Meet the Indian MP battling to overturn anti-gay laws
Shashi Tharoor said today that he will continue to fight bigotry after his bill to decriminalise gay sex failed.
Back in December, Tharoor – National Congress Party MP – introduced a private member’s bill which would have overturned Section 377 of India’s Penal Code making gay sex illegal.
The bill, which makes gay sex punishable with up to 10 years in jail, was opposed by members of Modi’s right-wing Hindu nationalist Bharatiya Janata Party (BJP).
The MP said the 153-year-old law “violates the fundamental rights” of gay and bisexual people living in India.
Speaking in an interview, Tharoor said: “They opposed my bill at its very introduction stage which is very, very unusual. Normally opposition comes at the discussion stage, you don’t prevent a bill being introduced by a private member, it’s uncollegial if nothing else.”
Earlier this month, Tharoor assured: “The Indian government is reluctant to amend the law.
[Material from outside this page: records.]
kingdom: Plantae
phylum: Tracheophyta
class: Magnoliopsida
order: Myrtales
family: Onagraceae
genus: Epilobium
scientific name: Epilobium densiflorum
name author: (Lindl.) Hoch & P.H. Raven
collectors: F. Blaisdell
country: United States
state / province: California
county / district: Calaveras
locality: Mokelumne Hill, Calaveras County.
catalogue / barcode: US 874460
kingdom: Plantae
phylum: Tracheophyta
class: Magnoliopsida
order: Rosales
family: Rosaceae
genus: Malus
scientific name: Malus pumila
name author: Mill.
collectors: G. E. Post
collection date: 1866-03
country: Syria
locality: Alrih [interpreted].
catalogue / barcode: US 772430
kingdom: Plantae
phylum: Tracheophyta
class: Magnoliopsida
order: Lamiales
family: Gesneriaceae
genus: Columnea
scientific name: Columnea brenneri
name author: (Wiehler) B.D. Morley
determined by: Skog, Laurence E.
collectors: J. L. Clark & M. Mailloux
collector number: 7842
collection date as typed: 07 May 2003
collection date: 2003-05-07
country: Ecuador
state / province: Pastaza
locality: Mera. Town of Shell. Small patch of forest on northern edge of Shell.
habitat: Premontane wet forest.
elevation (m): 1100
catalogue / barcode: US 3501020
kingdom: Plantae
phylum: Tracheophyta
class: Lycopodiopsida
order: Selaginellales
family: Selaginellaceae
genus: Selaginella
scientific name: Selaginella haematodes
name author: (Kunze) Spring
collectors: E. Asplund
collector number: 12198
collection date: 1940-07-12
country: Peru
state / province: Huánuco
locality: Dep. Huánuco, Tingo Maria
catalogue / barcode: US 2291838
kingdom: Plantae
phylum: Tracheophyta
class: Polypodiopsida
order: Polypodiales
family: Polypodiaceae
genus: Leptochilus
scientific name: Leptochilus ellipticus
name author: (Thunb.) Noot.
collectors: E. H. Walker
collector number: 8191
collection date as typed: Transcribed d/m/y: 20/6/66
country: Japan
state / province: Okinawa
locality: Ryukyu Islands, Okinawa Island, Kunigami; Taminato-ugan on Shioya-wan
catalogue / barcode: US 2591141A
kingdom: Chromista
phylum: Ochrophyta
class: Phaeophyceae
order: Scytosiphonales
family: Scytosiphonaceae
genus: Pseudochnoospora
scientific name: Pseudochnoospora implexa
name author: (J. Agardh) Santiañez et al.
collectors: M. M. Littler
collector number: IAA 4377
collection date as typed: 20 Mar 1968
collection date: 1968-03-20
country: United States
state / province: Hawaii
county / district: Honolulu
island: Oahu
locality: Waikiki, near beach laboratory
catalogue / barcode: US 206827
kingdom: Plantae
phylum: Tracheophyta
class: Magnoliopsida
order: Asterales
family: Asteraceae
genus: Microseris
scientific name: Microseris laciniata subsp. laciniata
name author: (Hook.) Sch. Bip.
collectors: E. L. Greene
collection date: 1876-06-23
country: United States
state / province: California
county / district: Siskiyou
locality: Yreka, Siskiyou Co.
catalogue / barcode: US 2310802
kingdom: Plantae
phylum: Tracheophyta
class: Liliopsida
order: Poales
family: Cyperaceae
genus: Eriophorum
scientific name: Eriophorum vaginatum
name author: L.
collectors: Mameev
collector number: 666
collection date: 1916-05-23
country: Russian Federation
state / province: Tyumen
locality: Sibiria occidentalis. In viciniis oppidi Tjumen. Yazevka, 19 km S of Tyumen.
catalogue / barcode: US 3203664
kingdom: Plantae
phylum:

My Private Member’s Bill was recently defeated in Parliament, but I’m not giving up.”
Activists have been lobbying Indian MPs and battling to remove Section 377, the country’s colonial-era anti-gay law.
Hopes were raised in 2009, when the country’s sodomy law was thrown out, until homosexuality was re-criminalised in 2013, when Section 377 of the country’s Penal Code was reinstated by the Supreme Court.
Indian society sees homosexuality as taboo, and same-sex relationships are widely regarded as illegitimate.